Collected data
####################

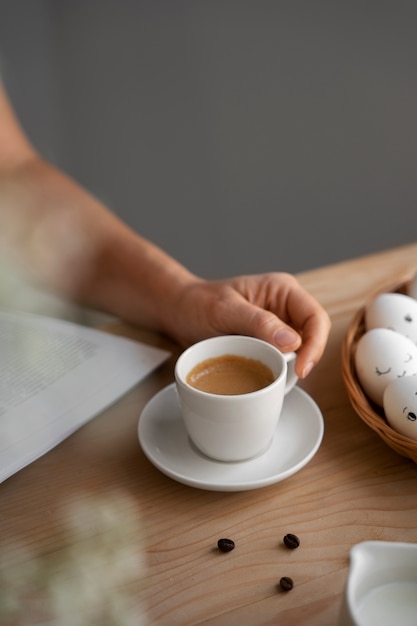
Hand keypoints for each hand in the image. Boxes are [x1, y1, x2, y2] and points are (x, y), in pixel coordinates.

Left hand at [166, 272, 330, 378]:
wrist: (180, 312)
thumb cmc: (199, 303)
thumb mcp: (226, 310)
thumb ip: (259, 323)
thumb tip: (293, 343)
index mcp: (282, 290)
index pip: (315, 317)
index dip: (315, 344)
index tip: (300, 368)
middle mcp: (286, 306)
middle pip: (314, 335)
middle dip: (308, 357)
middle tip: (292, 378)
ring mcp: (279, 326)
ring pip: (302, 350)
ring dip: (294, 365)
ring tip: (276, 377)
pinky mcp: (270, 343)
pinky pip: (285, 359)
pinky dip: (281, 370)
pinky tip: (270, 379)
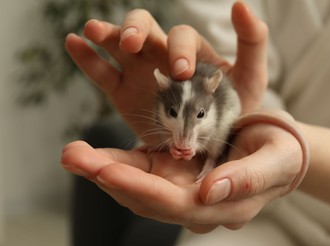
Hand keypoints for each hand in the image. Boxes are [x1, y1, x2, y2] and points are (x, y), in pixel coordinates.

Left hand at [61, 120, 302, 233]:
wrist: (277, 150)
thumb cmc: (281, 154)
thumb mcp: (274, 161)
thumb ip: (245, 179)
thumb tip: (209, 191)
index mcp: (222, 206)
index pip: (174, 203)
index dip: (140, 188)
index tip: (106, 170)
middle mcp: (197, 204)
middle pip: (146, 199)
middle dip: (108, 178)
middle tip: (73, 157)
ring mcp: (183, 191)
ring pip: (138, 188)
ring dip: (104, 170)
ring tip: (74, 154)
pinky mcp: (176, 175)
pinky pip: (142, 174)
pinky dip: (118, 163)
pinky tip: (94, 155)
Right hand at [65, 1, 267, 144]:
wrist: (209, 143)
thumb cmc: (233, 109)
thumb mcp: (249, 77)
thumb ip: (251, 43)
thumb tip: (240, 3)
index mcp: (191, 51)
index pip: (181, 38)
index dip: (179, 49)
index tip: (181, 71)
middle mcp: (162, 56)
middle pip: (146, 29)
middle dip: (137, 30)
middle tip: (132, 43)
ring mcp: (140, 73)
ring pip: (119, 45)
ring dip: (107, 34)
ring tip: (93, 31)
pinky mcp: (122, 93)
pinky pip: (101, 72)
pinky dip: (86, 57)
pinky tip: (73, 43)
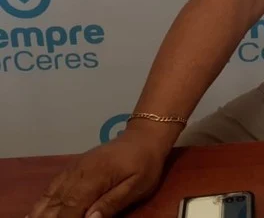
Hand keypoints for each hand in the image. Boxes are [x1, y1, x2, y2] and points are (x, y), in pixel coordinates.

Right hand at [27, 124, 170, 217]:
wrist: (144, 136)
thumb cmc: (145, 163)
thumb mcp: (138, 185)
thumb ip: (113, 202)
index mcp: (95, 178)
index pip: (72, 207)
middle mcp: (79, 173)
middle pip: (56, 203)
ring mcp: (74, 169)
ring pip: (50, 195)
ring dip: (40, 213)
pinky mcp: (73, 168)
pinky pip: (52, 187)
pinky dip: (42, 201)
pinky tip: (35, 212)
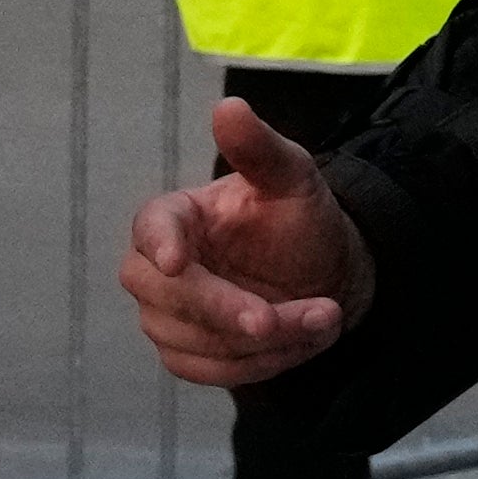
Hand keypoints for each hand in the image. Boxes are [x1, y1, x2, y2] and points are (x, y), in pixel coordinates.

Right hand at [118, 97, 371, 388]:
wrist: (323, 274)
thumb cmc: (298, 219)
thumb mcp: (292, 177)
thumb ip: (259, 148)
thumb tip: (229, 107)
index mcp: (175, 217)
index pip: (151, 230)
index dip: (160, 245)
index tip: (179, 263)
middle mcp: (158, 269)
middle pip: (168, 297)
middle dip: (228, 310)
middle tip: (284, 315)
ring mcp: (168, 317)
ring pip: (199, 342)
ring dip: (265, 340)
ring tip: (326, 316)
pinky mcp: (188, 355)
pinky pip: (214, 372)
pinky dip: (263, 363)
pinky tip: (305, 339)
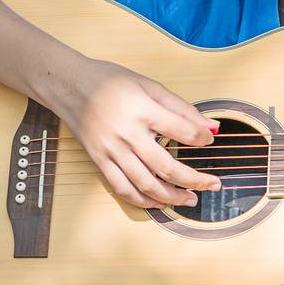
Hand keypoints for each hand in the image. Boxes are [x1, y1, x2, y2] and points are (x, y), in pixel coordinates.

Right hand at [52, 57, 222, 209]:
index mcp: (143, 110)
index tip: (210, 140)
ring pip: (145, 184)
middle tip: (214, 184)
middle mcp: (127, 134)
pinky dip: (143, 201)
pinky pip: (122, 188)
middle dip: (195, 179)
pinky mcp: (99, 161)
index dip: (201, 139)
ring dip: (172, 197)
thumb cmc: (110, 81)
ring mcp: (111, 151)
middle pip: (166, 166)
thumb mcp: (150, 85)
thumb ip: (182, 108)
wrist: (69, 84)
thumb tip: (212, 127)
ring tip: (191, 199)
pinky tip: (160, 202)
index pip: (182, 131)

####################

AIM OF THE EXERCISE -
Look for the string "Right" in the data above and return every line that has it.

YOUR SOLUTION -
Right hand at [65, 1, 267, 144]:
Right hand at [27, 124, 170, 217]:
Right hand at [118, 97, 371, 388]:
Right hand at [52, 57, 222, 209]:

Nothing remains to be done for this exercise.